Without the pictures, set down every record below exactly as it reads.

═══ Records for the exercise ═══

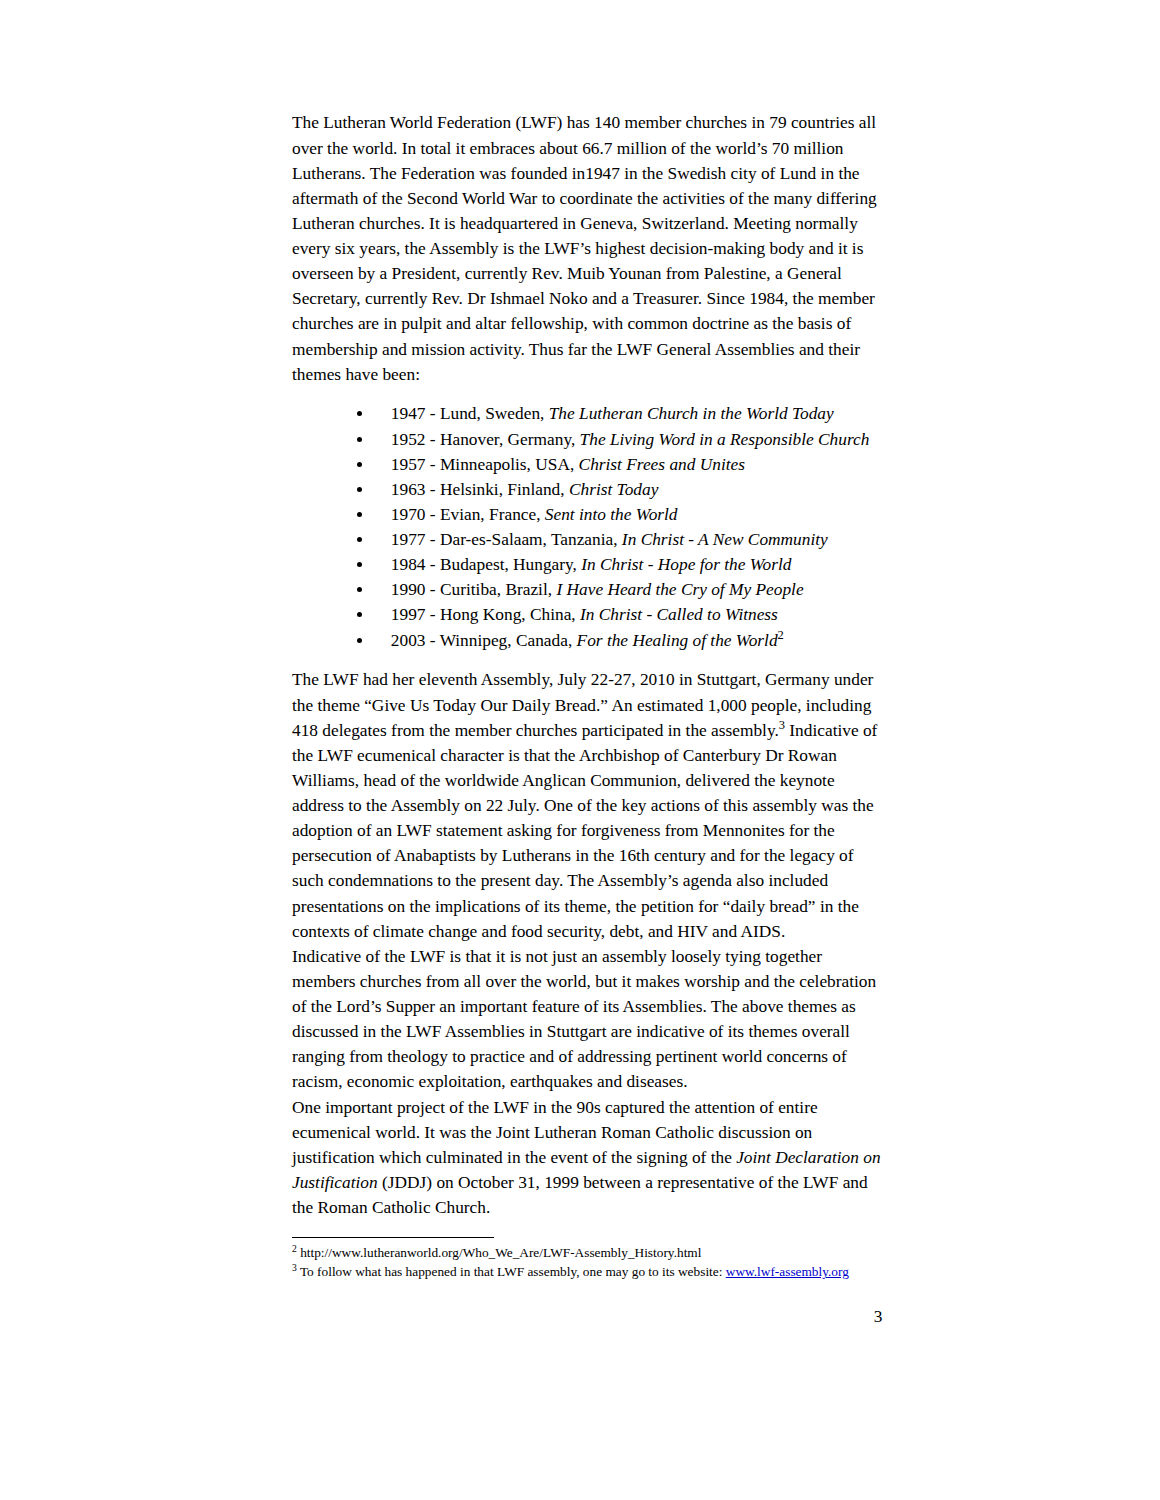The Lutheran World Federation (LWF) has 140 member churches in 79 countries all over the world. In total it embraces about 66.7 million of the world’s 70 million Lutherans. The Federation was founded in1947 in the Swedish city of Lund in the aftermath of the Second World War to coordinate the activities of the many differing Lutheran churches. It is headquartered in Geneva, Switzerland. Meeting normally every six years, the Assembly is the LWF’s highest decision-making body and it is overseen by a President, currently Rev. Muib Younan from Palestine, a General Secretary, currently Rev. Dr Ishmael Noko and a Treasurer. Since 1984, the member churches are in pulpit and altar fellowship, with common doctrine as the basis of membership and mission activity. Thus far the LWF General Assemblies and their themes have been:
1947 - Lund, Sweden, The Lutheran Church in the World Today
1952 - Hanover, Germany, The Living Word in a Responsible Church
1957 - Minneapolis, USA, Christ Frees and Unites
1963 - Helsinki, Finland, Christ Today
1970 - Evian, France, Sent into the World
1977 - Dar-es-Salaam, Tanzania, In Christ - A New Community
1984 - Budapest, Hungary, In Christ - Hope for the World
1990 - Curitiba, Brazil, I Have Heard the Cry of My People
1997 - Hong Kong, China, In Christ - Called to Witness
2003 - Winnipeg, Canada, For the Healing of the World2
The LWF had her eleventh Assembly, July 22-27, 2010 in Stuttgart, Germany under the theme “Give Us Today Our Daily Bread.” An estimated 1,000 people, including 418 delegates from the member churches participated in the assembly.3 Indicative of the LWF ecumenical character is that the Archbishop of Canterbury Dr Rowan Williams, head of the worldwide Anglican Communion, delivered the keynote address to the Assembly on 22 July. One of the key actions of this assembly was the adoption of an LWF statement asking for forgiveness from Mennonites for the persecution of Anabaptists by Lutherans in the 16th century and for the legacy of such condemnations to the present day. The Assembly’s agenda also included presentations on the implications of its theme, the petition for “daily bread” in the contexts of climate change and food security, debt, and HIV and AIDS.
Indicative of the LWF is that it is not just an assembly loosely tying together members churches from all over the world, but it makes worship and the celebration of the Lord’s Supper an important feature of its Assemblies. The above themes as discussed in the LWF Assemblies in Stuttgart are indicative of its themes overall ranging from theology to practice and of addressing pertinent world concerns of racism, economic exploitation, earthquakes and diseases.
One important project of the LWF in the 90s captured the attention of entire ecumenical world. It was the Joint Lutheran Roman Catholic discussion on justification which culminated in the event of the signing of the Joint Declaration on Justification (JDDJ) on October 31, 1999 between a representative of the LWF and the Roman Catholic Church.
2 http://www.lutheranworld.org/Who_We_Are/LWF-Assembly_History.html
3 To follow what has happened in that LWF assembly, one may go to its website: www.lwf-assembly.org
3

═══

**Answer space:**
The Lutheran World Federation (LWF) has 140 member churches in 79 countries all over the world. In total it embraces about 66.7 million of the world’s 70 million Lutherans. The Federation was founded in1947 in the Swedish city of Lund in the aftermath of the Second World War to coordinate the activities of the many differing Lutheran churches. It is headquartered in Geneva, Switzerland. Meeting normally every six years, the Assembly is the LWF’s highest decision-making body and it is overseen by a President, currently Rev. Muib Younan from Palestine, a General Secretary, currently Rev. Dr Ishmael Noko and a Treasurer. Since 1984, the member churches are in pulpit and altar fellowship, with common doctrine as the basis of membership and mission activity. Thus far the LWF General Assemblies and their themes have been:
1947 - Lund, Sweden, The Lutheran Church in the World Today
1952 - Hanover, Germany, The Living Word in a Responsible Church
1957 - Minneapolis, USA, Christ Frees and Unites
1963 - Helsinki, Finland, Christ Today
1970 - Evian, France, Sent into the World
1977 - Dar-es-Salaam, Tanzania, In Christ - A New Community
1984 - Budapest, Hungary, In Christ - Hope for the World
1990 - Curitiba, Brazil, I Have Heard the Cry of My People
1997 - Hong Kong, China, In Christ - Called to Witness
2003 - Winnipeg, Canada, For the Healing of the World2
The LWF had her eleventh Assembly, July 22-27, 2010 in Stuttgart, Germany under the theme “Give Us Today Our Daily Bread.” An estimated 1,000 people, including 418 delegates from the member churches participated in the assembly.3 Indicative of the LWF ecumenical character is that the Archbishop of Canterbury Dr Rowan Williams, head of the worldwide Anglican Communion, delivered the keynote address to the Assembly on 22 July. One of the key actions of this assembly was the adoption of an LWF statement asking for forgiveness from Mennonites for the persecution of Anabaptists by Lutherans in the 16th century and for the legacy of such condemnations to the present day. The Assembly’s agenda also included presentations on the implications of its theme, the petition for “daily bread” in the contexts of climate change and food security, debt, and HIV and AIDS.
Indicative of the LWF is that it is not just an assembly loosely tying together members churches from all over the world, but it makes worship and the celebration of the Lord’s Supper an important feature of its Assemblies. The above themes as discussed in the LWF Assemblies in Stuttgart are indicative of its themes overall ranging from theology to practice and of addressing pertinent world concerns of racism, economic exploitation, earthquakes and diseases.
One important project of the LWF in the 90s captured the attention of entire ecumenical world. It was the Joint Lutheran Roman Catholic discussion on justification which culminated in the event of the signing of the Joint Declaration on Justification (JDDJ) on October 31, 1999 between a representative of the LWF and the Roman Catholic Church.
2 http://www.lutheranworld.org/Who_We_Are/LWF-Assembly_History.html
3 To follow what has happened in that LWF assembly, one may go to its website: www.lwf-assembly.org
3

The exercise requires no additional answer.